Установление этого факта позволяет высказать суждения и о содержании мысли Пушкина, как представляется, весьма далекой от того, что усматривает в ней С. Аверинцев. Последний видит черты «божественной эллинской речи» в самой сущности «славянского слова» и, следовательно, считает, что Пушкин указывает здесь на безусловную природу языкового сходства, а не на условный образ подобия, создаваемый мастерством поэта (Леконт де Лиль, по мнению исследователя, не может сделать то, что возможно для Гнедича, в силу природы французского языка). Влияние древнегреческих фразеологических и словообразовательных моделей на церковнославянский язык общеизвестно. Знал о нем и Пушкин. В 1825 г. он писал о «славяно-русском языке»: «В XI веке древний греческий язык вдруг открыл ему свой лексикон, сокровищницу гармонии, даровал ему законы обдуманной своей грамматики, свои прекрасные обороты, величественное течение речи; словом, усыновил его…» (XI, 31). Однако позволительно думать, что в стихе, комментируемом исследователем, речь идет о другом — о той условной адекватности, которая создается искусством поэта и возможна в любом языке, о той адекватности, которую имел в виду Пушкин, когда писал на полях стихотворений Батюшкова: «звуки италианские! Что за чудотворец этот Б<атюшков>» (XII, 267). Чтобы убедиться в этом, обратимся к контексту, в котором Пушкин всегда вспоминал стихи Лагарпа: здесь речь неизменно идет именно о неизбежной условности искусства, которое нельзя судить с позиций естественного правдоподобия: «У Лагарпа Филоктет, выслушав тираду Пирра, говорит на чистом французском языке: «Увы, я слышу сладкие звуки греческой речи». Не есть ли все это условное неправдоподобие?» (XIV, 48, 396). Таким образом, речь шла именно о «воскреснувшей эллинской речи» (III, 867), о мастерстве переводчика, а не о судьбах языка. Вряд ли бы Пушкин согласился с мыслью, что под пером французского переводчика Гомер фатально воскреснуть не может.

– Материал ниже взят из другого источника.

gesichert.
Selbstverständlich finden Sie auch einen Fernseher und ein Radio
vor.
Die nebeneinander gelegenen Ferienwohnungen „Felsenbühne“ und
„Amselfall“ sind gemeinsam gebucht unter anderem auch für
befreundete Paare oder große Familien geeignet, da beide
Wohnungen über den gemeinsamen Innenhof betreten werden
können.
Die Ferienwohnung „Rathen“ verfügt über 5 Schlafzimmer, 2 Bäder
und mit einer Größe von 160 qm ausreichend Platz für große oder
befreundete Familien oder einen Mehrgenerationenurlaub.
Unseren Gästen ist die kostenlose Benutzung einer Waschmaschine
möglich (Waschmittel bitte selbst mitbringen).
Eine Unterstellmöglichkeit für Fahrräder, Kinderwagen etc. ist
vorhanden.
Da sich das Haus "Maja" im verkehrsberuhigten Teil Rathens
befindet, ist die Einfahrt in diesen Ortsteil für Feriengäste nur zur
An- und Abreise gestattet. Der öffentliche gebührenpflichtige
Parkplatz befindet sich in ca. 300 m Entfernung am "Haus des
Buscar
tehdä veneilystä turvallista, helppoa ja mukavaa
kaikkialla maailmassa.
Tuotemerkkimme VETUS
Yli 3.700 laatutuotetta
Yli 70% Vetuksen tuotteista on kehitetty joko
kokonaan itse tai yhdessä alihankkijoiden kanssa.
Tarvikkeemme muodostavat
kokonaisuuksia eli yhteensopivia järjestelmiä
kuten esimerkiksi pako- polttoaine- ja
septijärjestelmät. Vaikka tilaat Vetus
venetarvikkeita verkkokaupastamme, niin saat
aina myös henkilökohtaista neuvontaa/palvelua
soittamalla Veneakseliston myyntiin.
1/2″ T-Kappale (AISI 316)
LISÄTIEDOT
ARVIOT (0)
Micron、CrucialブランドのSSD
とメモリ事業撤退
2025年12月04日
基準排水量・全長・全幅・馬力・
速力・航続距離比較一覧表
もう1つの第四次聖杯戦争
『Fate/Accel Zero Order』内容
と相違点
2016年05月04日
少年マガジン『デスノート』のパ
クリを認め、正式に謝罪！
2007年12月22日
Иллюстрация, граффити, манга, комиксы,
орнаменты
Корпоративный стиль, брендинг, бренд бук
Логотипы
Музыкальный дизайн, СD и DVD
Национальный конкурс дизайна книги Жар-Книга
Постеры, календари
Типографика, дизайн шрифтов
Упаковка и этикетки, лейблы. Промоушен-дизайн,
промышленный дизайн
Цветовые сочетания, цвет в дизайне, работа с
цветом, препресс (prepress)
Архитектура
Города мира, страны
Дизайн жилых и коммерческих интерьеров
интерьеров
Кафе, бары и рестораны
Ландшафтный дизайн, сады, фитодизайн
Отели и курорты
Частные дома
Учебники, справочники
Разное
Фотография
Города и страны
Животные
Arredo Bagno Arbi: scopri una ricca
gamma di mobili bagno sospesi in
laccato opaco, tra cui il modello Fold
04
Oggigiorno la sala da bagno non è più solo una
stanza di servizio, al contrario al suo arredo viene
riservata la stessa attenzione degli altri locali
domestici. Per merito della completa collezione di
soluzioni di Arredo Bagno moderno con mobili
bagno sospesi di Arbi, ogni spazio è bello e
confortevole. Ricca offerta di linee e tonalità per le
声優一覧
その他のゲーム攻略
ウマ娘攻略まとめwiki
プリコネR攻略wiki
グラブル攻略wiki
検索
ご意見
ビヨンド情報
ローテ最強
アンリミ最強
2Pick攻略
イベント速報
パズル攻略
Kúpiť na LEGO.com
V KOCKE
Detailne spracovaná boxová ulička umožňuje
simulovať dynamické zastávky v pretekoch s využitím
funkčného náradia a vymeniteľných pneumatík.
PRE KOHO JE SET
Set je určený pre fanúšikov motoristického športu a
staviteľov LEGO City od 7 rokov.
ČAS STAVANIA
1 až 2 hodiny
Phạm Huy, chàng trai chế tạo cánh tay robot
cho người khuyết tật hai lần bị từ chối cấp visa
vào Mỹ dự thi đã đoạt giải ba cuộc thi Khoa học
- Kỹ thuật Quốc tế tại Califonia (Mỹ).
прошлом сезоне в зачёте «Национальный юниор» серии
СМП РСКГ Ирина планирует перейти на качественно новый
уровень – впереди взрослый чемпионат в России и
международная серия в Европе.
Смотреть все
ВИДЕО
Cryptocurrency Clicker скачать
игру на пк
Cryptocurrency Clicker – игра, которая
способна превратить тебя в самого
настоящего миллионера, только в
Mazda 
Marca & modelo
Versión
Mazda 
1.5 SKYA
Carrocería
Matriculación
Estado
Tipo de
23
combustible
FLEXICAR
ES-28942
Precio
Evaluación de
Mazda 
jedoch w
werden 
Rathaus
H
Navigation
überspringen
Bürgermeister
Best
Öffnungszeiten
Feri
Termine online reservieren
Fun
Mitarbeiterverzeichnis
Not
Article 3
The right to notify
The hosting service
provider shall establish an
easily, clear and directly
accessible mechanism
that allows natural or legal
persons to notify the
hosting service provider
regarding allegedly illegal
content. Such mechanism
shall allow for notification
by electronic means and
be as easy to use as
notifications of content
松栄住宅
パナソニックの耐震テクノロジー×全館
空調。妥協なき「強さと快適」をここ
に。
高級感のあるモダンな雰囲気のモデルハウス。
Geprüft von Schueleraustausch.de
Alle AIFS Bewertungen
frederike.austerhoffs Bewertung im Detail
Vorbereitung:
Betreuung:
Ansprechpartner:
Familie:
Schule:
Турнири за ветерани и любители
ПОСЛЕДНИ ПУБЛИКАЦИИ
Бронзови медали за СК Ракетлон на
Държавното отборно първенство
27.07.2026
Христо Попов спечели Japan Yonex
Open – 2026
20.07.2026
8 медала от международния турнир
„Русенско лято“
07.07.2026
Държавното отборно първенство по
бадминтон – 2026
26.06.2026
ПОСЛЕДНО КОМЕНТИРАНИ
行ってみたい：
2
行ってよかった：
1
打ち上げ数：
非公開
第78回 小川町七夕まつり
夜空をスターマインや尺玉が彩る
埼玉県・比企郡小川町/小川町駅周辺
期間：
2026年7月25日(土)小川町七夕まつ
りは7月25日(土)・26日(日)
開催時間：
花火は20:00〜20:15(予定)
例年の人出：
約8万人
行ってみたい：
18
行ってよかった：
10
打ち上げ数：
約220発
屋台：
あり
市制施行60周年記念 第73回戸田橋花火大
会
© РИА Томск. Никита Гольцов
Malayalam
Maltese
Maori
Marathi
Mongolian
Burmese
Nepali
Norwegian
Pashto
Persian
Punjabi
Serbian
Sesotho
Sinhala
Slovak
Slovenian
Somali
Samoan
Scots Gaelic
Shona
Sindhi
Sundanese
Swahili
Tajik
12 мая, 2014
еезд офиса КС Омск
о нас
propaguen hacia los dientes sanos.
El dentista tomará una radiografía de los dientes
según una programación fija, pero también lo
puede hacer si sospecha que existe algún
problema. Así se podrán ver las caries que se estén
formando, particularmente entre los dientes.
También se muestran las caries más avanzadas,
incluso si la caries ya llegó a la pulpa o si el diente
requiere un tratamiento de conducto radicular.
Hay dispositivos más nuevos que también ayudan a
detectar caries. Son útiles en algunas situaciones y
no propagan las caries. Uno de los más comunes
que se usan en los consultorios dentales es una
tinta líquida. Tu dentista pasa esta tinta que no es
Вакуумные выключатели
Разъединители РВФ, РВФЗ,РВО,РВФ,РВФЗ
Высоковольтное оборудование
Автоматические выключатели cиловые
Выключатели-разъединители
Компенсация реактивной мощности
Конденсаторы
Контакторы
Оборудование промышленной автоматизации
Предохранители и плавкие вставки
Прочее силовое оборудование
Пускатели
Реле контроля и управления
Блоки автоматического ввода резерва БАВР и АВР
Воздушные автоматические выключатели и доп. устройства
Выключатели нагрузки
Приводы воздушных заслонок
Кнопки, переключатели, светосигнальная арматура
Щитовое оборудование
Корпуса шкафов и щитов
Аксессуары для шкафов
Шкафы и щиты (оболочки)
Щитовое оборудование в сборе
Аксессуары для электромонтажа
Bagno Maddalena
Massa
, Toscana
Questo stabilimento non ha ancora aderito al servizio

В заключение я хочу снова подчеркнуть, что рассматриваю лишь то, как С. Аверинцев истолковал пушкинскую цитату, — богатая мыслями статья его, конечно, заслуживает и разговора по существу проблемы. Но это уж дело специалистов.
О дуэли Пушкина без «тайн» и «загадок»
У детективного жанра свои закономерности. Вначале — преступление. Убийство совершено, но убийца неизвестен, имя его составляет тайну, загадку, которую надо разгадать. Над разгадкой трудятся специалисты и, разумеется, решить ее не могут. Но тут появляется гениальный следователь-любитель. Он не обладает специальными знаниями, но в избытке наделен логикой, здравым смыслом, интуицией и острым глазом — свойствами, которых профессионалы заведомо лишены. Гениальный дилетант внимательно разглядывает картину преступления и, конечно, обнаруживает преступника, потому что главная улика лежала на самом видном месте и оставалась незамеченной лишь потому, что специалисты слишком мудрили. А ларчик просто открывался… Еще на первой странице (или в первом кадре) эта улика продемонстрирована, но именно так, чтобы остаться не замеченной нами. Внимание читателей, как и незадачливых следователей, направлено по ложному следу. Но вот конец — наше внимание вновь обращают к этой виденной, но не оцененной нами улике. Преступник найден, мы восклицаем: «Как все на самом деле просто и хитроумно одновременно!» Детектив окончен.
Некоторые произведения искусства нам нравятся своей жизненной правдой. Сложная реальность отражается в них сложным образом. Подобно тому, как в жизненных ситуациях самое трудное — определить, по каким «правилам» и по правилам ли вообще ведется игра, большое произведение искусства открывает перед читателем такую сложную систему связей, такое переплетение причин, следствий, оценок, характеров, что раскрыть законы художественного целого — огромный, а до конца и невозможный, труд. Такое произведение и учит и мучит — будоражит, беспокоит. Погружение в него — и радость, и труд. Это не «чтение в гамаке». Но есть и другой тип текстов, тип, который в свое время и на своем месте также имеет право на существование. Это — книги для отдыха. Сложность здесь симулируется, а трагические противоречия жизни заменены удобопостигаемыми «тайнами» и «загадками». Фактически эти тайны совсем не тайны — это лишь головоломки, ребусы и кроссворды для размышлений на досуге. Жизненные противоречия заменены здесь наперед известными правилами, и читатель получает удовольствие именно от того, что мучительная и, казалось бы, хаотическая ситуация оказывается совсем не мучительной и не хаотической. Стоит лишь приложить к ней некоторую нехитрую систему правил, и все разматывается как клубочек шерсти. Такое чтение успокаивает, баюкает читателя. Оно дает ему умственную разрядку и представляет собой вполне уважаемый вид отдыха.